Find a part-time job you enjoy. You don’t have to go to the local drive-thru window to find a summer job; start by thinking about what you enjoy doing and tailor your search to fit. For me, I wanted something that involved animals but not many people. I thought about applying at a local shelter until a friend suggested I become a dog walker for my neighbors with hectic work schedules. And the best part about summer is that people are going on vacation and need dog sitters, so I get to hang out with cool pooches all day! It’s a great way for me to make money and be social without the pressures of human interaction. Not into dogs? People still want their houses (and plants) looked after while they’re gone. Or if you’re musical, you can offer your services to a local art gallery for openings or to a café in need of some ambience.
Go on an adventure with a friend. At school, it can be difficult to connect with my best friend because I feel like I’m competing with everyone else. Summer gives us a chance for more one-on-one bonding time, and I like to take full advantage. Take your bestie on an adventure to a state park or that new area downtown you’ve wanted to check out. Have a photo contest to see who can find the most unique perspective or complete a scavenger hunt as you explore. Challenge each other to try new things. With your best friend at your side you’ll be more confident to push your boundaries, and you’ll create lifelong memories along the way.

Problem requirements> Translate this sentence from the summer tips text into Spanish: "Summer gives us a chance for more one-on-one bonding time, and I like to take full advantage." The data after this point comes from a separate source.

Data supplied>
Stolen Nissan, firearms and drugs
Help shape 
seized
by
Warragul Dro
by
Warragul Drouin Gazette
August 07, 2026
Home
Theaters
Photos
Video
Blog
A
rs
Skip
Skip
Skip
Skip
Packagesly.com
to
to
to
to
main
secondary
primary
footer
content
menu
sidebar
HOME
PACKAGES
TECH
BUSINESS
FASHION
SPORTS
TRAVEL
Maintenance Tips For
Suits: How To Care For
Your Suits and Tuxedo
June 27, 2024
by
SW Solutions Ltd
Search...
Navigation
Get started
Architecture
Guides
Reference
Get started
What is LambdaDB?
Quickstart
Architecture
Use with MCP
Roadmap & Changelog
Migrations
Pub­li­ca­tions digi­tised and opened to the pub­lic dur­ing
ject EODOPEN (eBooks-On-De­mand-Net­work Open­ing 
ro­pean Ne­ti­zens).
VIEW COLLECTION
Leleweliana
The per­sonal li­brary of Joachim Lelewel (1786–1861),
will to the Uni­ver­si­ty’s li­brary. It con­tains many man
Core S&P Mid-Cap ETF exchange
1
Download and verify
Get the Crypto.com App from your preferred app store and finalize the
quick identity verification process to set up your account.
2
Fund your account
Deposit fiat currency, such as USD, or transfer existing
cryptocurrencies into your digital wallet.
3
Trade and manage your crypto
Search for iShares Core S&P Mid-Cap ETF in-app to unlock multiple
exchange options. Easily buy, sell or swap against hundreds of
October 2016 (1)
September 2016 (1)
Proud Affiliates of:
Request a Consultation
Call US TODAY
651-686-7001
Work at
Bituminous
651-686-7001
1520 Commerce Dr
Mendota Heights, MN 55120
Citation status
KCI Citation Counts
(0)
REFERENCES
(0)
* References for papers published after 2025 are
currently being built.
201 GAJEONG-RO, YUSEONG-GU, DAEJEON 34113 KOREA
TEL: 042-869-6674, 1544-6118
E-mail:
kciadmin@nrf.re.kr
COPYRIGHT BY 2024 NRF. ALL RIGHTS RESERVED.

Written response> El verano nos da la oportunidad de pasar más tiempo juntos, solo nosotros dos, para estrechar lazos, y me gusta aprovecharlo al máximo.